The film, despite the outlandish claims to the contrary plastered all over the cover, failed to grip him or even hold his attention. His mind kept going back to the phone call at lunch-time, trying to picture his hands putting paper into envelopes, trying to see what had happened. The film ended, and he rewound it.
Two hours later he was in bed, and still awake. The door was locked, the alarm definitely set. Lying flat on his back, eyes lightly shut, he listened to the sound of traffic on faraway roads, and in his mind heard it mingle with the sound of a train, a train which held a sack, a sack which held two letters. He knew that by now the letters would be on different trains, heading for different parts of the country, but in his mind they lay together, rustling against each other with the rhythm of the train as it rushed through dark fields under a clear black sky.
When the alarm went he slapped it off and sat bolt upright, filled with dread before he remembered why. It felt like the opposite of Christmas morning, a long-awaited bad thing that was finally here. He showered and shaved quickly, expecting the phone to ring at any moment.

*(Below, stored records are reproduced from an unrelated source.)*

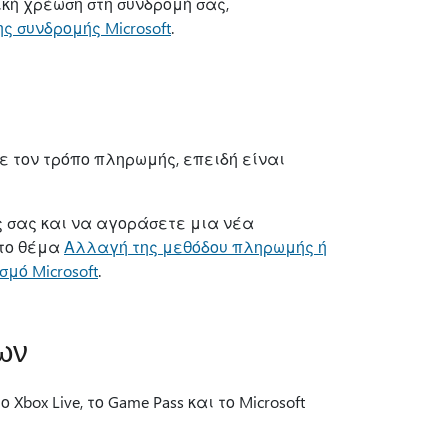
κή χρέωση στη συνδρομή σας,
ς συνδρομής Microsoft
.
 τον τρόπο πληρωμής, επειδή είναι
 σας και να αγοράσετε μια νέα
στο θέμα
Αλλαγή της μεθόδου πληρωμής ή
μό Microsoft
.
ων
ox Live, το Game Pass και το Microsoft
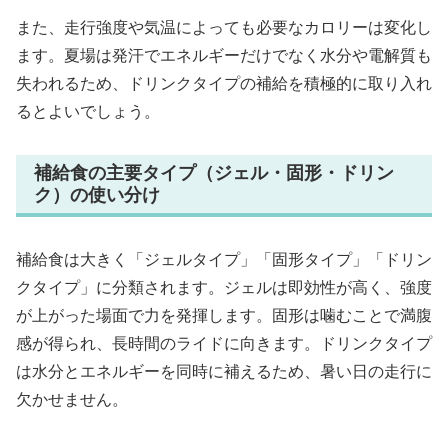
また、走行強度や気温によっても必要なカロリーは変化し
ます。夏場は発汗でエネルギーだけでなく水分や電解質も
失われるため、ドリンクタイプの補給を積極的に取り入れ
るとよいでしょう。
補給食の主要タイプ（ジェル・固形・ドリン
ク）の使い分け
補給食は大きく「ジェルタイプ」「固形タイプ」「ドリン
クタイプ」に分類されます。ジェルは即効性が高く、強度
が上がった場面で力を発揮します。固形は噛むことで満腹
感が得られ、長時間のライドに向きます。ドリンクタイプ
は水分とエネルギーを同時に補えるため、暑い日の走行に
欠かせません。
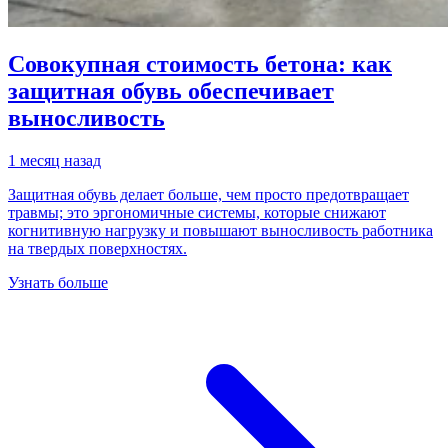
Совокупная стоимость бетона: как
защитная обувь обеспечивает
выносливость
1 месяц назад
Защитная обувь делает больше, чем просто предотвращает
травмы; это эргономичные системы, которые снижают
когнитивную нагрузку и повышают выносливость работника
на твердых поверхностях.
Узнать больше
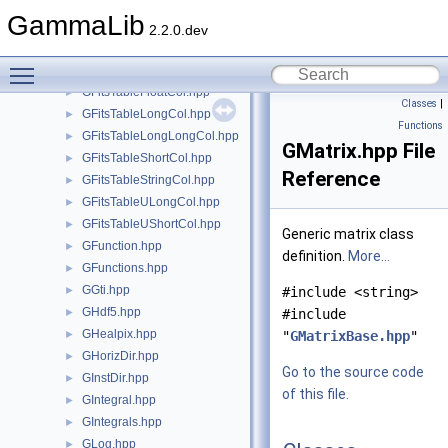
GFitsTableCDoubleCol.hpp
►
GammaLib
GFitsTableCFloatCol.hpp
►
2.2.0.dev
GFitsTableCol.hpp
►
Toggle main menu visibility
GFitsTableDoubleCol.hpp
►
GFitsTableFloatCol.hpp
►
Classes
|
GFitsTableLongCol.hpp
►
Functions
GFitsTableLongLongCol.hpp
►
GMatrix.hpp File
GFitsTableShortCol.hpp
►
Reference
GFitsTableStringCol.hpp
►
GFitsTableULongCol.hpp
►
GFitsTableUShortCol.hpp
►
Generic matrix class
GFunction.hpp
►
definition.
More...
GFunctions.hpp
►
GGti.hpp
►
#include <string>
GHdf5.hpp
►
#include
GHealpix.hpp
►
"
GMatrixBase.hpp
"
GHorizDir.hpp
►
Go to the source code
GInstDir.hpp
►
of this file.
GIntegral.hpp
►
GIntegrals.hpp
►
GLog.hpp
►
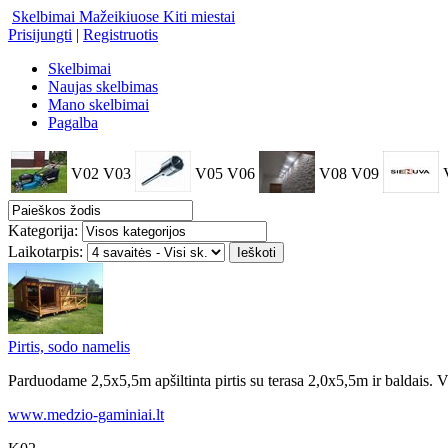
Skelbimai Mažeikiuose
Kiti miestai
Prisijungti
|
Registruotis
Skelbimai
Naujas skelbimas
Mano skelbimai
Pagalba
V02
V03
V05
V06
V08
V09
Kategorija:
Laikotarpis:
Pirtis, sodo namelis
Parduodame 2,5x5,5m apšiltinta pirtis su terasa 2,0x5,5m ir baldais. V
www.medzio-gaminiai.lt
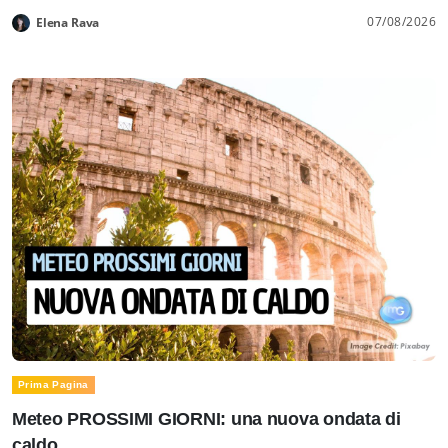
07/08/2026
Elena Rava
Prima Pagina
Meteo PROSSIMI GIORNI: una nuova ondata di
caldo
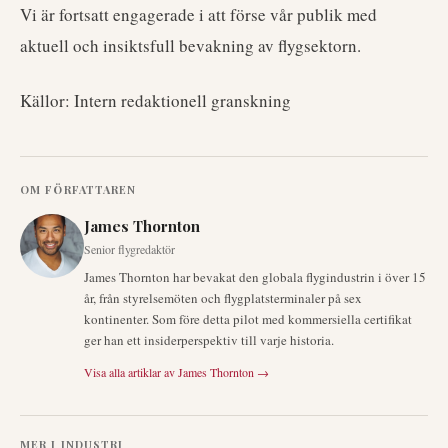
Vi är fortsatt engagerade i att förse vår publik med
aktuell och insiktsfull bevakning av flygsektorn.
Källor: Intern redaktionell granskning
OM FÖRFATTAREN
James Thornton
Senior flygredaktör
James Thornton har bevakat den globala flygindustrin i över 15
år, från styrelsemöten och flygplatsterminaler på sex
kontinenter. Som före detta pilot med kommersiella certifikat
ger han ett insiderperspektiv till varje historia.
Visa alla artiklar av
James Thornton
→
MER I
INDUSTRI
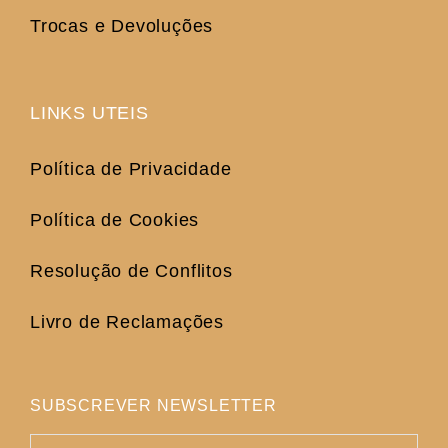
Trocas e Devoluções
LINKS UTEIS
Política de Privacidade
Política de Cookies
Resolução de Conflitos
Livro de Reclamações
SUBSCREVER NEWSLETTER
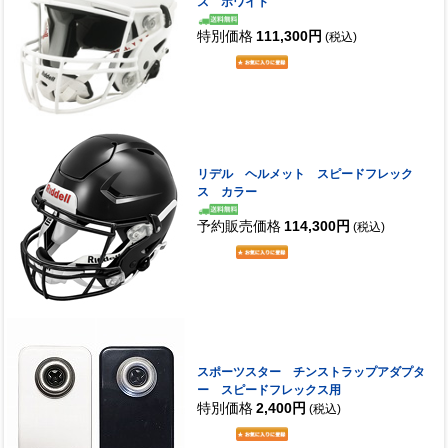
ス ホワイト
特別価格
111,300円
(税込)
リデル ヘルメット スピードフレック
ス カラー
予約販売価格
114,300円
(税込)
スポーツスター チンストラップアダプタ
ー スピードフレックス用
特別価格
2,400円
(税込)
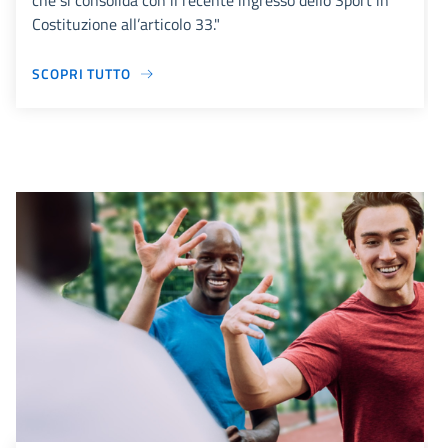
che si consolida con il recente ingresso dello Sport in
Costituzione all’articolo 33."
SCOPRI TUTTO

Because they would ring immediately. He would. Or would he? He thought he probably would. Some people, in some relationships, might save it up for the evening, let their anger ferment and refine the murderously cool way in which they'd reveal what had happened. Neither Susan nor Isobel were like that. In their different ways, they were very similar.
When by ten o'clock the phone still hadn't rung, Richard cautiously began to reassess the situation. They hadn't rung, which meant one of three things. The letters hadn't arrived. Possible, but unlikely given that they'd been out of the central
sorting office at four. They'd arrived, but the girls had left before the post. Possible in Susan's case, unthinkably unlikely in Isobel's case. With her it was easier to believe she hadn't got up yet, but ten was pushing it even for her on a weekday.
Three. The right letters had landed on the right doorsteps. Richard sagged where he sat. After all that, he hadn't screwed up after all.
The phone rang.
Richard stared at it for a moment, utterly paralysed, and then picked the handset up carefully. Mr Baum told him he'd received the designs, and was actually pleased with them. After noting down a few points, Richard put the phone down again, panting.
By the time he was beginning to think about lunch Richard felt fine, if a little foolish. The real moral of the last 24 hours was that he was becoming dangerously reliant on artificial reassurances. When he finished a cigarette, he put it out properly. When he shut a door, it was shut. When he put letters into envelopes, he put them in the right ones. It wasn't a matter of trusting his memory. It was simply a case of trusting himself.